◆ **PROBLEM REQUIREMENTS**:
Every line below that mentions the word "validators" should be copied out.

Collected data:
[Start of section]
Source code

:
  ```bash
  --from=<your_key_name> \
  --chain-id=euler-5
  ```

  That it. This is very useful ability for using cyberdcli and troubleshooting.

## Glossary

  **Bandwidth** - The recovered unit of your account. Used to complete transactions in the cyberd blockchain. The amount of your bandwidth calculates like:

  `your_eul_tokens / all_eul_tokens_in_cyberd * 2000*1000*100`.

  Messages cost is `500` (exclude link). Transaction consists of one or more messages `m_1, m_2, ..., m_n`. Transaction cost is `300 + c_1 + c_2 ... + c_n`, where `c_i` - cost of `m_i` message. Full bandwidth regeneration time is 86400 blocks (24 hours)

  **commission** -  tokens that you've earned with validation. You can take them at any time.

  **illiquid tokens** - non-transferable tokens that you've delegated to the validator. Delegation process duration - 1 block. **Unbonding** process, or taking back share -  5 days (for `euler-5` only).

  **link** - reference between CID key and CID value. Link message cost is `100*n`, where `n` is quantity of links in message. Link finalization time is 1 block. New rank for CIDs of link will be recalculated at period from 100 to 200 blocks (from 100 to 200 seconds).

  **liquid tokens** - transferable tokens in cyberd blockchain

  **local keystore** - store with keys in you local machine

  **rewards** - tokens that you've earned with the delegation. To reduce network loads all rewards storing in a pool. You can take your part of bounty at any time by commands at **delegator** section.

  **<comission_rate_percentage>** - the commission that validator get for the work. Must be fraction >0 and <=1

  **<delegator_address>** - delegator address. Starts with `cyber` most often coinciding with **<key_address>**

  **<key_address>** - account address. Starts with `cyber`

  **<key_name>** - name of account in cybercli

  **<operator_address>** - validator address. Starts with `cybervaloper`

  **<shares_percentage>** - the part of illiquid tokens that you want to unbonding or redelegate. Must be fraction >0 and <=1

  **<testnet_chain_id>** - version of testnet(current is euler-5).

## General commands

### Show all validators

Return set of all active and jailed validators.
[End of section]
◆ **SOLUTION FOR THIS TASK**:
### Show all validators
Return set of all active and jailed validators.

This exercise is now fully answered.